Given the danger of violence in school these days, it’s not surprising that concerned parents would air their worries during water cooler chit-chat throughout the work day.

Such was the recent case for a relative of mine. As she relayed to me, one of her co-workers noted that homeschooling seems to be the safest education route for parents to pursue these days. Another mother piped up that her daughter had been begging her to homeschool for months; however, such a prospect was apparently not that appealing to the one who would be teacher-in-chief.

I was reminded of this discussion when I came across a small report in The Guardian about how much parents help their children with homework every week. On average, the article explained, British “parents spend an average of 3.6 hours a week helping their children” with take-home assignments.

I thought this was quite a large amount… until I realized that article’s author was complaining about how little British parents help their children in comparison to parents in other countries:

“In the US, it’s 6.2 hours. In Russia, it’s 7.5, and in India, it’s 12. The global average is 6.7.”

Based on data from the National Center for Education Statistics, that last number is equal to the average length of one school day in the traditional school setting.

So what’s the length of a school day in the non-traditional, homeschool setting?

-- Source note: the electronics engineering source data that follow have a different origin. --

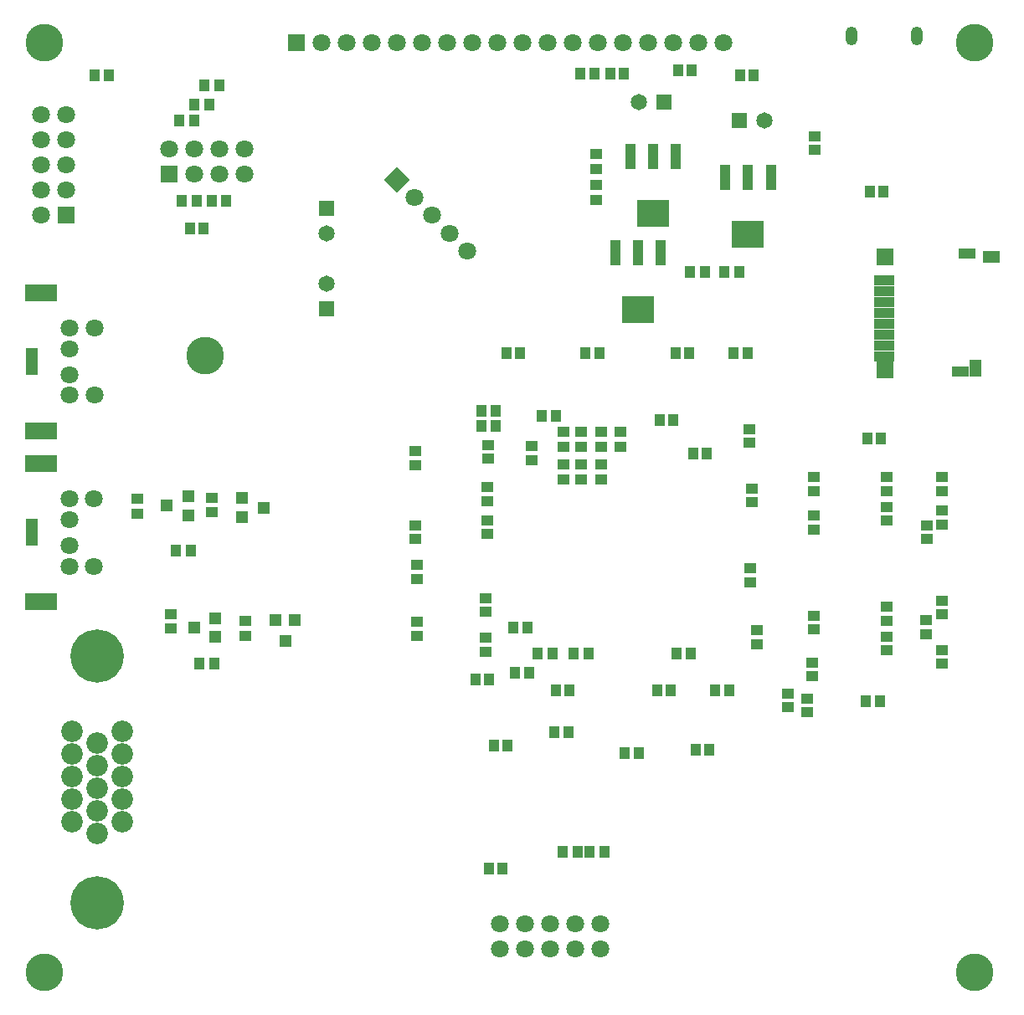
<source format=gbs>
G04 Layer_Color=16711935*
%FSLAX25Y25*%
%MOIN*%
G70*
G01*
G75*
%ADD85R,0.04724X0.03937*%
%ADD86R,0.03937X0.04724*%
%ADD87R,0.07087X0.07087*%
%ADD88R,0.05118X0.04724*%
%ADD89R,0.04724X0.05118*%
%ADD90R,0.04331X0.04724*%
%ADD94R,0.04724X0.04331*%
%ADD97O,0.04724X0.07480*%
%ADD98C,0.07087*%
%ADD99P,0.10022X4X360.0*%
%ADD100C,0.14961*%
%ADD101R,0.07087X0.07087*%
%ADD102C,0.06496*%
%ADD103R,0.06496X0.06496*%
%ADD104R,0.06496X0.06496*%
%ADD105C,0.08581*%
%ADD106C,0.21181*%
%ADD107R,0.12992X0.07087*%
%ADD108R,0.04724X0.11024*%
%ADD109R,0.07094X0.05123*%
%ADD110R,0.05118X0.07087*%
%ADD111R,0.06695X0.04332*%
%ADD112R,0.07091X0.04333*%
%ADD113R,0.07094X0.07094*%
%ADD114R,0.07090X0.07090*%
%ADD115R,0.08081X0.03941*%
%ADD116R,0.08078X0.03940*%
%ADD117R,0.08073X0.03938*%
%ADD118R,0.08081X0.03941*%
%ADD119R,0.08079X0.03940*%
%ADD120R,0.08077X0.03940*%
%ADD121R,0.08083X0.03942*%
%ADD122R,0.08073X0.03938*%
%ADD123R,0.03937X0.10039*%
%ADD124R,0.12992X0.11024*%
D85*
X339567Y319390D02*
D03*
Y325295D02*
D03*
X176673Y299213D02*
D03*
Y293307D02*
D03*
X147146Y292815D02*
D03*
Y298720D02*
D03*
X329724Y436024D02*
D03*
Y430118D02*
D03*
Y423720D02*
D03*
Y417815D02*
D03*
X160433Y252953D02*
D03*
Y247047D02*
D03*
X189961Y250000D02*
D03*
Y244094D02*
D03*
X316929Y325295D02*
D03*
Y319390D02*
D03*
Y312500D02*
D03*
Y306594D02*
D03*
X331693Y325295D02*
D03*
Y319390D02*
D03*
X323819Y325295D02*
D03*
Y319390D02*
D03*
Y312500D02*
D03*
Y306594D02*
D03*
X331693Y312500D02*
D03*
Y306594D02*
D03*
D86*
X179626Y463583D02*
D03*
X173721D02*
D03*
X175689Y455709D02*
D03*
X169783D02*
D03*
X169783Y449311D02*
D03*
X163878D02*
D03*
X170768Y417323D02*
D03*
X164862D02*
D03*
X182579D02*
D03*
X176673D02*
D03*
X306594Y237205D02*
D03*
X312500D02*
D03*
X320866D02*
D03*
X326772D02*
D03*
X168307Y278051D02*
D03*
X162402D02*
D03*
X177657Y233268D02*
D03*
X171752D02*
D03*
X386811Y389272D02*
D03*
X380906D02*
D03*
X373031D02*
D03*
X367126D02*
D03*
X333169Y157972D02*
D03*
X327264D02*
D03*
X316437D02*
D03*
X322343D02*
D03*
D87*
X118760Y411752D02*
D03*
D88*
X197343Y295276D02*
D03*
X188878Y299016D02*
D03*
Y291535D02*
D03*
X158858Y295965D02*
D03*
X167323Y292224D02*
D03*
Y299705D02*
D03*
X169783Y247539D02*
D03*
X178248Y243799D02*
D03*
Y251280D02*
D03*
D89*
X206004Y242028D02*
D03*
X209744Y250492D02*
D03*
X202264D02*
D03*
D90*
X340846Y468012D02*
D03*
X335335D02*
D03*
X323524Y468012D02*
D03*
X329035D02*
D03*
X438681Y421260D02*
D03*
X444193D02*
D03*
X130118Y467520D02*
D03*
X135630D02*
D03*
X173524Y406496D02*
D03*
X168012D02*
D03*
X318701Y205709D02*
D03*
X313189D02*
D03*
X368307Y316929D02*
D03*
X373819D02*
D03*
X292618Y151575D02*
D03*
X287106D02*
D03*
X361909Y237205D02*
D03*
X367421D02*
D03*
X387008Y467520D02*
D03*
X392520D02*
D03*
X362402Y469488D02*
D03*
X367914D02*
D03*
X377165Y222441D02*
D03*
X382677D02*
D03*
X281693Y226870D02*
D03*
X287205D02*
D03*
X296949Y247539D02*
D03*
X302461D02*
D03*
X289665Y333661D02*
D03*
X284154D02*
D03*
X313681Y222441D02*
D03*
X319193D02*
D03*
X384547Y356791D02*
D03*
X390059D02*
D03*
X354035Y222441D02*
D03*
X359547D02*
D03*
X360532Y330217D02*
D03*
X355020D02*
D03*
X313780Y331693D02*
D03*
X308268D02*
D03*
X284154Y327756D02*
D03*
X289665D02*
D03*
X442717Y218012D02*
D03*
X437205D02*
D03*
X437697Y322835D02*
D03*
X443209D02*
D03*
X294587Y200295D02*
D03*
X289075D02*
D03*
X341240Y197343D02*
D03*
X346752D02*
D03*
X374803Y198819D02*
D03*
X369291D02*
D03*
X325492Y356791D02*
D03*
X331004D02*
D03*
X361417Y356791D02*
D03*
X366929D02*
D03*
X293996Y356791D02*
D03*
X299508D02*
D03*
X297441Y229331D02*
D03*
X302953D02*
D03*
D94*
X445374Y238386D02*
D03*
Y243898D02*
D03*
X445374Y250197D02*
D03*
Y255709D02*
D03*
X445374Y301870D02*
D03*
Y307382D02*
D03*
X461122Y244783D02*
D03*
Y250295D02*
D03*
X467520Y252657D02*
D03*
Y258169D02*
D03*
X461614Y288189D02*
D03*
Y282677D02*
D03*
X467520Y294094D02*
D03*
Y288583D02*
D03*
Y307382D02*
D03*
Y301870D02*
D03*
X413878Y213780D02*
D03*
Y219291D02*
D03*
X390748Y321063D02*
D03*
Y326575D02*
D03*
X391240Y265453D02*
D03*
Y270965D02*
D03*
X393701Y240846D02*
D03*
Y246358D02*
D03*
X406004Y215748D02*
D03*
Y221260D02*
D03*
X416831Y437697D02*
D03*
Y443209D02*
D03*
X304134Y314173D02*
D03*
Y319685D02*
D03*
X445374Y295571D02*
D03*
Y290059D02*
D03*
X467520Y238484D02*
D03*
Y232972D02*
D03*
X416339Y292126D02*
D03*
Y286614D02*
D03*
X285925Y259154D02*
D03*
Y253642D02*
D03*
Y243406D02*
D03*
Y237894D02*
D03*
X286417Y290158D02*
D03*
Y284646D02*
D03*
Y303445D02*
D03*
Y297933D02*
D03*
X286909Y320177D02*
D03*
Y314665D02*
D03*
X391732Y297441D02*
D03*
Y302953D02*
D03*
X257874Y312205D02*
D03*
Y317717D02*
D03*
X415846Y233563D02*
D03*
Y228051D02*
D03*
X257874Y282677D02*
D03*
Y288189D02*
D03*
X258366Y266929D02*
D03*
Y272441D02*
D03*
X258366Y244291D02*
D03*
Y249803D02*
D03*
X416338Y246752D02*
D03*
Y252264D02*
D03*
X416339Y307382D02*
D03*
Y301870D02*
D03*
D97*
X431595Y483268D02*
D03*
X457579D02*
D03*
D98*
X278619Y397501D02*
D03*
X271548Y404572D02*
D03*
X264477Y411643D02*
D03*
X257406Y418714D02*
D03*
X108760Y451752D02*
D03*
X118760D02*
D03*
X108760Y441752D02*
D03*
X118760D02*
D03*
X108760Y431752D02*
D03*
X118760D02*
D03*
X108760Y421752D02*
D03*
X118760D02*
D03*
X108760Y411752D02*
D03*
X189784Y437992D02*
D03*
Y427992D02*
D03*
X179783Y437992D02*
D03*
Y427992D02*
D03*
X169783Y437992D02*
D03*
Y427992D02*
D03*
X159783Y437992D02*
D03*
X331358Y119429D02*
D03*
X321358D02*
D03*
X311358D02*
D03*
X301358D02*
D03*
X291358D02*
D03*
Y129429D02*
D03*
X301358D02*
D03*
X311358D02*
D03*
X321358D02*
D03*
X331358D02*
D03*
X220354Y480315D02*
D03*
X230354D02*
D03*
X240354D02*
D03*
X250354D02*
D03*
X260354D02*
D03*
X270354D02*
D03*
X280354D02*
D03*
X290354D02*
D03*
X300354D02*
D03*
X310354D02*
D03*
X320354D02*
D03*
X330354D02*
D03*
X340354D02*
D03*
X350354D02*
D03*
X360354D02*
D03*
X370354D02*
D03*
X380354D02*
D03*
X130020Y366732D02*
D03*
X120177D02*
D03*
X130020Y339961D02*
D03*
X120177D02*
D03*
Y348228D02*
D03*
Y358465D02*
D03*
X129921Y298721D02*
D03*
X120079D02*
D03*
X129921Y271949D02*
D03*
X120079D02*
D03*
Y280217D02*
D03*
Y290453D02*
D03*
D99*
X250335Y425785D02*
D03*
D100*
X174213Y355807D02*
D03*
X110236Y110236D02*
D03*
Y480315D02*
D03*
X480315D02*
D03*
Y110236D02*
D03*
D101*
X159783Y427992D02*
D03*
X210354Y480315D02*
D03*
D102*
X222441Y404370D02*
D03*
Y384350D02*
D03*
X346949Y456693D02*
D03*
X396811Y449311D02*
D03*
D103*
X222441Y414370D02*
D03*
Y374350D02*
D03*
D104*
X356949Y456693D02*
D03*
X386811Y449311D02*
D03*
D105*
X131063Y174534D02*
D03*
Y183550D02*
D03*
Y192565D02*
D03*
Y201581D02*
D03*
X121063Y170006D02*
D03*
Y179022D02*
D03*
Y188038D02*
D03*
Y197054D02*
D03*
X131063Y165518D02*
D03*
X121063Y206069D02*
D03*
X141063Y170006D02*
D03*
Y179022D02*
D03*
Y188038D02*
D03*
Y197054D02*
D03*
Y206069D02*
D03*
D106*
X131063Y137802D02*
D03*
Y236227D02*
D03*
D107*
X108760Y380906D02*
D03*
Y325787D02*
D03*
X108661Y312894D02*
D03*
Y257776D02*
D03*
D108*
X105217Y353346D02*
D03*
X105118Y285335D02*
D03*
D109*
X487008Y394980D02*
D03*
D110*
X480709Y350905D02*
D03*
D111*
X477362Y396555D02*
D03*
D112*
X474803Y349508D02*
D03*
D113*
X444882Y395275D02*
D03*
D114*
Y350197D02*
D03*
D115*
X444390Y355315D02*
D03*
D116*
Y359646D02*
D03*
D117*
Y363976D02*
D03*
D118*
Y368307D02*
D03*
D119*
Y372638D02*
D03*
D120*
Y376969D02*
D03*
D121*
Y381299D02*
D03*
D122*
Y385630D02*
D03*
D123*
X399311Y426870D02*
D03*
X390256D02*
D03*
X381201D02*
D03*
X355512Y396850D02*
D03*
X346457D02*
D03*
X337402D02*
D03*
X361417Y435236D02*
D03*
X352362D02*
D03*
X343307D02*
D03*
D124*
X390256Y404232D02*
D03*
X346457Y374213D02*
D03*
X352362Y412598D02*
D03*
M02*

</source>
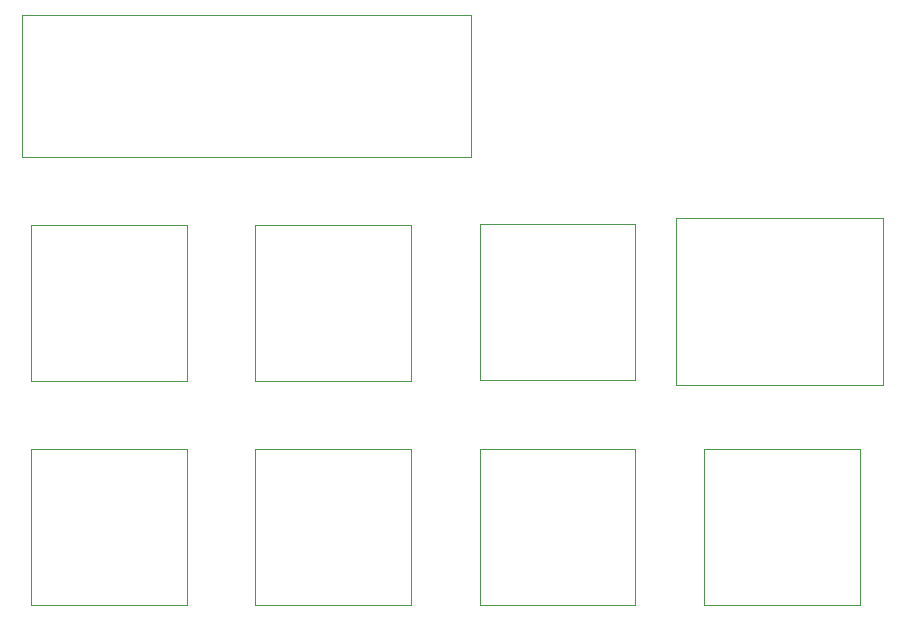
<source format=gbr>
G04 #@! TF.GenerationSoftware,KiCad,Pcbnew,8.0.5*
G04 #@! TF.CreationDate,2024-10-21T21:06:57-07:00*
G04 #@! TF.ProjectId,hackpad,6861636b-7061-4642-9e6b-696361645f70,rev?*
G04 #@! TF.SameCoordinates,Original*
G04 #@! TF.FileFunction,Other,User*
%FSLAX46Y46*%
G04 Gerber Fmt 4.6, Leading zero omitted, Abs format (unit mm)*
G04 Created by KiCad (PCBNEW 8.0.5) date 2024-10-21 21:06:57*
%MOMM*%
%LPD*%
G01*
G04 APERTURE LIST*
%ADD10C,0.050000*%
%ADD11C,0.040000*%
G04 APERTURE END LIST*
D10*
G04 #@! TO.C,SW7*
X251910000Y-144430000D02*
X265110000Y-144430000D01*
X251910000Y-157630000D02*
X251910000Y-144430000D01*
X265110000Y-144430000D02*
X265110000Y-157630000D01*
X265110000Y-157630000D02*
X251910000Y-157630000D01*
G04 #@! TO.C,SW5*
X232910000Y-125350000D02*
X246110000Y-125350000D01*
X232910000Y-138550000D02*
X232910000Y-125350000D01*
X246110000Y-125350000D02*
X246110000Y-138550000D01*
X246110000Y-138550000D02*
X232910000Y-138550000D01*
G04 #@! TO.C,SW2*
X194910000Y-144430000D02*
X208110000Y-144430000D01*
X194910000Y-157630000D02*
X194910000Y-144430000D01*
X208110000Y-144430000D02*
X208110000Y-157630000D01*
X208110000Y-157630000D02*
X194910000Y-157630000D01*
G04 #@! TO.C,SW1*
X194910000Y-125430000D02*
X208110000Y-125430000D01*
X194910000Y-138630000D02*
X194910000Y-125430000D01*
X208110000Y-125430000D02*
X208110000Y-138630000D01*
X208110000Y-138630000D02*
X194910000Y-138630000D01*
G04 #@! TO.C,SW6*
X232910000Y-144430000D02*
X246110000Y-144430000D01*
X232910000Y-157630000D02*
X232910000Y-144430000D01*
X246110000Y-144430000D02*
X246110000Y-157630000D01*
X246110000Y-157630000D02*
X232910000Y-157630000D01*
G04 #@! TO.C,SW3*
X213910000Y-125430000D02*
X227110000Y-125430000D01*
X213910000Y-138630000D02*
X213910000Y-125430000D01*
X227110000Y-125430000D02*
X227110000Y-138630000D01*
X227110000Y-138630000D02*
X213910000Y-138630000D01*
G04 #@! TO.C,SW4*
X213910000Y-144430000D02*
X227110000Y-144430000D01*
X213910000Y-157630000D02*
X213910000Y-144430000D01*
X227110000Y-144430000D02*
X227110000Y-157630000D01*
X227110000Y-157630000D02*
X213910000Y-157630000D01*
G04 #@! TO.C,SW8*
X249550000Y-124850000D02*
X249550000Y-139050000D01*
X249550000Y-124850000D02*
X267050000Y-124850000D01*
X267050000Y-139050000D02*
X249550000Y-139050000D01*
X267050000Y-139050000D02*
X267050000Y-124850000D01*
D11*
G04 #@! TO.C,O1*
X194150000Y-107700000D02*
X194150000Y-119700000D01*
X194150000Y-119700000D02*
X232150000Y-119700000D01*
X232150000Y-107700001D02*
X194150000Y-107700000D01*
X232150000Y-119700000D02*
X232150000Y-107700001D01*
G04 #@! TD*
M02*

</source>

That question is hard to answer due to the lack of data and the varying styles of homeschool families. But looking at the message board of one of the most challenging homeschool curriculums on the market, it seems safe to say that a three to four-hour school day is fairly average for most elementary-age homeschool students.

Thus, one might infer that if normal parents help their child with homework an average of 6.7 hours per week, then they are already giving their child the equivalent of two days of homeschool per week.

Many parents would likely scoff at such a notion because society has convinced them that teaching professionals are the only true “experts” who can help a child advance in academics, not little ol’ mom or dad who don’t have a college degree or impressive initials to tack behind their name.

But are many parents misguided in thinking this? Can the teaching of “experts” actually be soul-crushing and ineffective in bringing about true knowledge and uninhibited thinking?

Early 20th century Princeton professor J. Gresham Machen thought so. In 1923 he wrote:

“A public-school system, if it means the providing of free education for those who desire it, is a noteworthy and beneficent achievement of modern times; but when once it becomes monopolistic it is the most perfect instrument of tyranny which has yet been devised. Freedom of thought in the middle ages was combated by the Inquisition, but the modern method is far more effective. Place the lives of children in their formative years, despite the convictions of their parents, under the intimate control of experts appointed by the state, force them then to attend schools where the higher aspirations of humanity are crushed out, and where the mind is filled with the materialism of the day, and it is difficult to see how even the remnants of liberty can subsist. Such a tyranny, supported as it is by a perverse technique used as the instrument in destroying human souls, is certainly far more dangerous than the crude tyrannies of the past, which despite their weapons of fire and sword permitted thought at least to be free.”

Perhaps it’s time for parents to realize that they can be – or rather, already are – highly effective, qualified teachers of the children they brought into the world.